▶ [Extracted records]:
>>>>

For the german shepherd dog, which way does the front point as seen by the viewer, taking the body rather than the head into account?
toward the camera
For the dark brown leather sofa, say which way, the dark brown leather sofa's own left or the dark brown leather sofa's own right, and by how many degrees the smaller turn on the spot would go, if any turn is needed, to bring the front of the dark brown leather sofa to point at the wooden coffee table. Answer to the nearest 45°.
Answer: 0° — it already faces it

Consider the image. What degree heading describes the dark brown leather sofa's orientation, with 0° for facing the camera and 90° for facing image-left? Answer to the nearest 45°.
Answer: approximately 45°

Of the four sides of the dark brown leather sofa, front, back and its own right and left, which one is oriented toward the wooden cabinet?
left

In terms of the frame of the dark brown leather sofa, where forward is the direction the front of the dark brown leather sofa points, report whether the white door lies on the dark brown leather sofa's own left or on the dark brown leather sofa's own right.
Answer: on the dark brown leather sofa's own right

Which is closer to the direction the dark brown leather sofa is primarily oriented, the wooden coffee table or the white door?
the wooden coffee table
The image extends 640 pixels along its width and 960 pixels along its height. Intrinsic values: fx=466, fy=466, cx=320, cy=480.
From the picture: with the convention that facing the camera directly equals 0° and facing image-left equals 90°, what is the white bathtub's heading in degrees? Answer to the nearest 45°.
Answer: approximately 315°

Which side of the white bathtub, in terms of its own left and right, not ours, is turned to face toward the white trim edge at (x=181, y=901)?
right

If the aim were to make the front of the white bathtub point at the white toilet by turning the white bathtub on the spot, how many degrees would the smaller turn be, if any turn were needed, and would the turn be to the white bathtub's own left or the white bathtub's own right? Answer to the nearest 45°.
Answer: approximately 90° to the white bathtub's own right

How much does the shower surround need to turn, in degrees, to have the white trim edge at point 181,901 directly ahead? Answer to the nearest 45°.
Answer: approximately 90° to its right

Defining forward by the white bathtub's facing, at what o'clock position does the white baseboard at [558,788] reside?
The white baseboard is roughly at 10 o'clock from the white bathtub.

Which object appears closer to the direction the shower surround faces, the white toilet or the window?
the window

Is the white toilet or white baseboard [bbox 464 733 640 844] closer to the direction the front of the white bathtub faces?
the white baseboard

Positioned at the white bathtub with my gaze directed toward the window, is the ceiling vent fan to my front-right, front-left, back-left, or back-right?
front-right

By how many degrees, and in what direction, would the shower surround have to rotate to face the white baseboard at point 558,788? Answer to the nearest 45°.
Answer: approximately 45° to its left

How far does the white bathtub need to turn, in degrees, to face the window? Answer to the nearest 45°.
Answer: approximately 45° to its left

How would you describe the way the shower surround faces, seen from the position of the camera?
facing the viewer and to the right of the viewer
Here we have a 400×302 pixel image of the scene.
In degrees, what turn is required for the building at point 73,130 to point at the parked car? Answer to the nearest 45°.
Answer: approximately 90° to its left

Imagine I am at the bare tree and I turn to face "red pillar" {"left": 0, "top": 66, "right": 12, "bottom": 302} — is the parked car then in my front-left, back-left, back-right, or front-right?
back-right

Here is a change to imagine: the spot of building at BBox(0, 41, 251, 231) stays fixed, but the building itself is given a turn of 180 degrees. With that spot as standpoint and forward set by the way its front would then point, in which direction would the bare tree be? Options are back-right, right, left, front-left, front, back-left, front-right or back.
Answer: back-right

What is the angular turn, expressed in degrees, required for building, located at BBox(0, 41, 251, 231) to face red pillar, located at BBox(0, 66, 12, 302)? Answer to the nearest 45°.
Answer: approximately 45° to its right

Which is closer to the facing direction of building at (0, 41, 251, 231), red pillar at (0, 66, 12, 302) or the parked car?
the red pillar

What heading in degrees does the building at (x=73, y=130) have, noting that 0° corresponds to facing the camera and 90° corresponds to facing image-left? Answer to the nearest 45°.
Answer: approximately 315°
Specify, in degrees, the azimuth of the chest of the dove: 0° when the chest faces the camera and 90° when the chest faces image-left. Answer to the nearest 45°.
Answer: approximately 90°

<<<<
>>>>

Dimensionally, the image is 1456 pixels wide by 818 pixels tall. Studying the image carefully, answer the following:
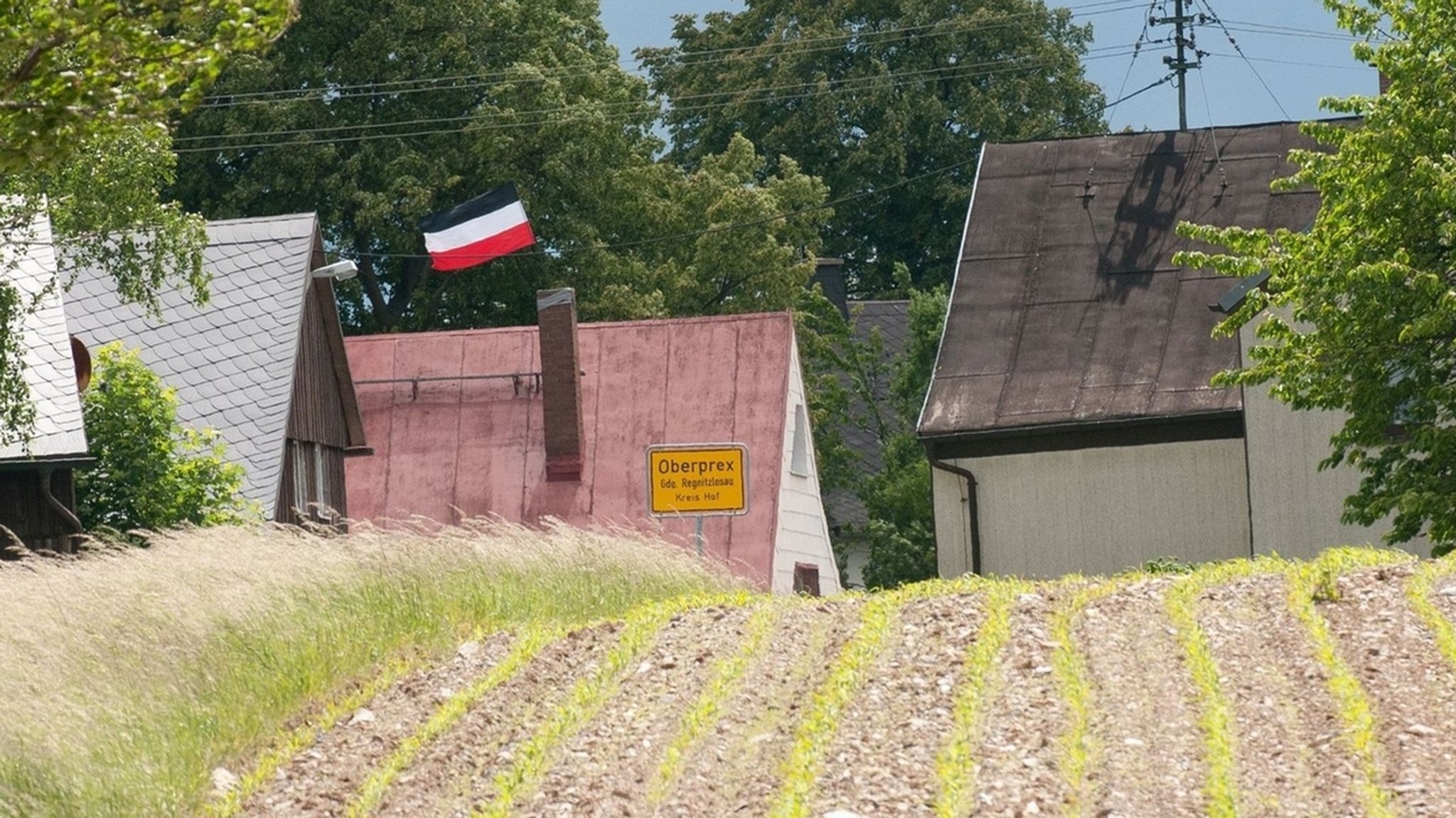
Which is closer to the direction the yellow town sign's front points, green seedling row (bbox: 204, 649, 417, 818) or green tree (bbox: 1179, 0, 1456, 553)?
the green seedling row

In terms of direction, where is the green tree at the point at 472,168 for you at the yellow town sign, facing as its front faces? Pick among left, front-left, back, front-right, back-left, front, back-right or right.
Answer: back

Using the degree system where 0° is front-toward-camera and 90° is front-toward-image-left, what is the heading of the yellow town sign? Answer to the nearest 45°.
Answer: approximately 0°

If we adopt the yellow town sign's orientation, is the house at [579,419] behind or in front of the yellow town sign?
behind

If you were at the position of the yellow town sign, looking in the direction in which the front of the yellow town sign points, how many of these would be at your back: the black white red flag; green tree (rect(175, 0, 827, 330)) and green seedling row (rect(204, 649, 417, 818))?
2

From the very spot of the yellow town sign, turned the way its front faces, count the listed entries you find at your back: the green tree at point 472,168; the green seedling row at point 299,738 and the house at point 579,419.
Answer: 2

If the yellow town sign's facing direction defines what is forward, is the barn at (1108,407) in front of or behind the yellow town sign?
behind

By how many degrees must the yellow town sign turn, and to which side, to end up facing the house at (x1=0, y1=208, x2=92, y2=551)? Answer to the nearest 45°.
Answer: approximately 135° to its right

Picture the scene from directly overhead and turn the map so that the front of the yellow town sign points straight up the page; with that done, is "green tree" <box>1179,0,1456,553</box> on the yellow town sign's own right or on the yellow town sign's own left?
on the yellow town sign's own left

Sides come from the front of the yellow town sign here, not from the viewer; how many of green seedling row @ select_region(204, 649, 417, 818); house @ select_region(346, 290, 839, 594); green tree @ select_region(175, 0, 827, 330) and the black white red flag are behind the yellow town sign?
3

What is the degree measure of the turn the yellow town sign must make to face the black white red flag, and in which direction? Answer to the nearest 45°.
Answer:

<<<<
>>>>

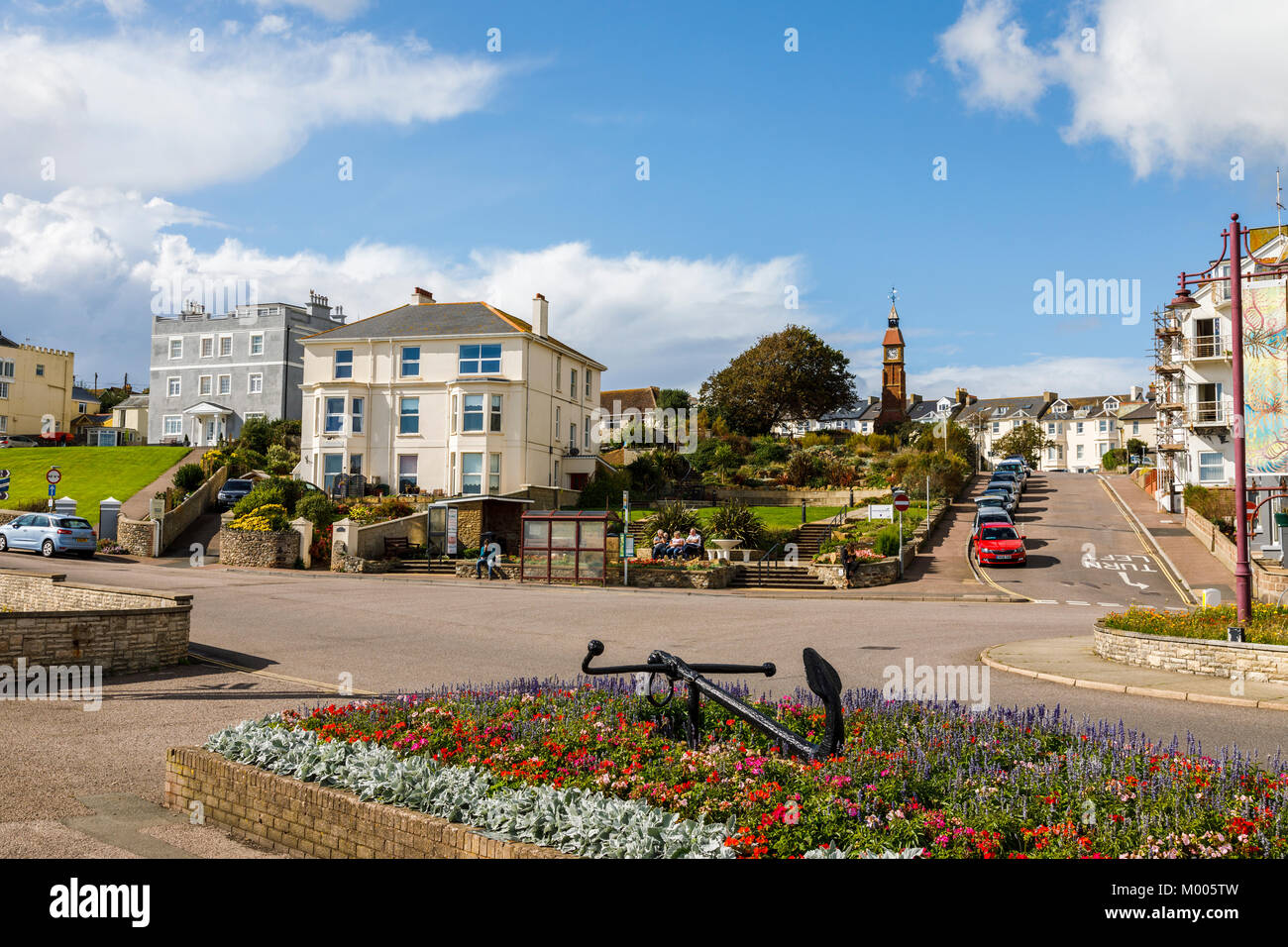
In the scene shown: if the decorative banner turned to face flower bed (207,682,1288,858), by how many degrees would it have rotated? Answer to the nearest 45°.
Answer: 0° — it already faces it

<<<<

▶ [How to complete this task]: Tally the rows above that contain the word "were" and give only the resulting number.

▶ [Solution to this task]: 2